Saved entries:
++++++++++

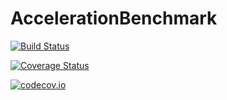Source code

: # AccelerationBenchmark

[![Build Status](https://travis-ci.org/anriseth/AccelerationBenchmark.jl.svg?branch=master)](https://travis-ci.org/anriseth/AccelerationBenchmark.jl)

[![Coverage Status](https://coveralls.io/repos/anriseth/AccelerationBenchmark.jl/badge.svg?branch=master&service=github)](https://coveralls.io/github/anriseth/AccelerationBenchmark.jl?branch=master)

[![codecov.io](http://codecov.io/github/anriseth/AccelerationBenchmark.jl/coverage.svg?branch=master)](http://codecov.io/github/anriseth/AccelerationBenchmark.jl?branch=master)
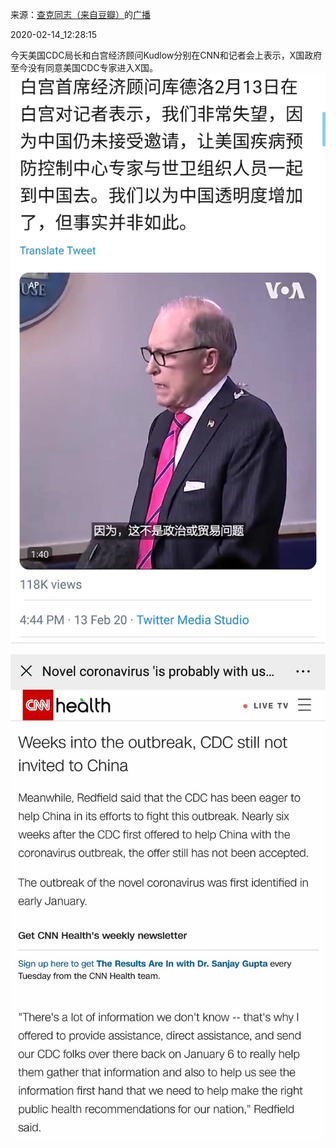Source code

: 来源：[查克同志（来自豆瓣）](https://www.douban.com/people/zachzhou/)的[广播](https://www.douban.com/people/zachzhou/status/2810117431/)


2020-02-14_12:28:15


今天美国CDC局长和白宫经济顾问Kudlow分别在CNN和记者会上表示，X国政府至今没有同意美国CDC专家进入X国。
![](./pic/2020-02-14_12:28:15-查克同志的广播1.jpg)  

![](./pic/2020-02-14_12:28:15-查克同志的广播2.jpg)  

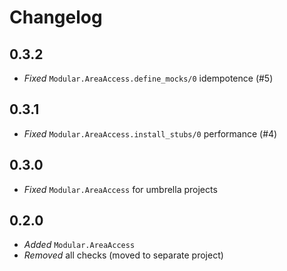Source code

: # Changelog

## 0.3.2

- *Fixed* `Modular.AreaAccess.define_mocks/0` idempotence (#5)

## 0.3.1

- *Fixed* `Modular.AreaAccess.install_stubs/0` performance (#4)

## 0.3.0

- *Fixed* `Modular.AreaAccess` for umbrella projects

## 0.2.0

- *Added* `Modular.AreaAccess`
- *Removed* all checks (moved to separate project)

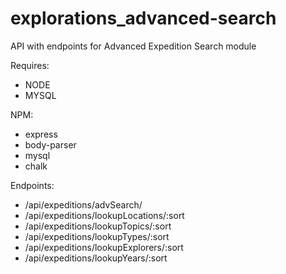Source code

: # explorations_advanced-search
API with endpoints for Advanced Expedition Search module 

Requires:
* NODE
* MYSQL

NPM:
* express
* body-parser
* mysql
* chalk
  
Endpoints: 
* /api/expeditions/advSearch/
* /api/expeditions/lookupLocations/:sort
* /api/expeditions/lookupTopics/:sort
* /api/expeditions/lookupTypes/:sort
* /api/expeditions/lookupExplorers/:sort
* /api/expeditions/lookupYears/:sort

++++++++++

* **Brief**
Count the lines in the listing above that contain the string "expeditions", with case counting. Reply with the number alone.

* **Final answer**
6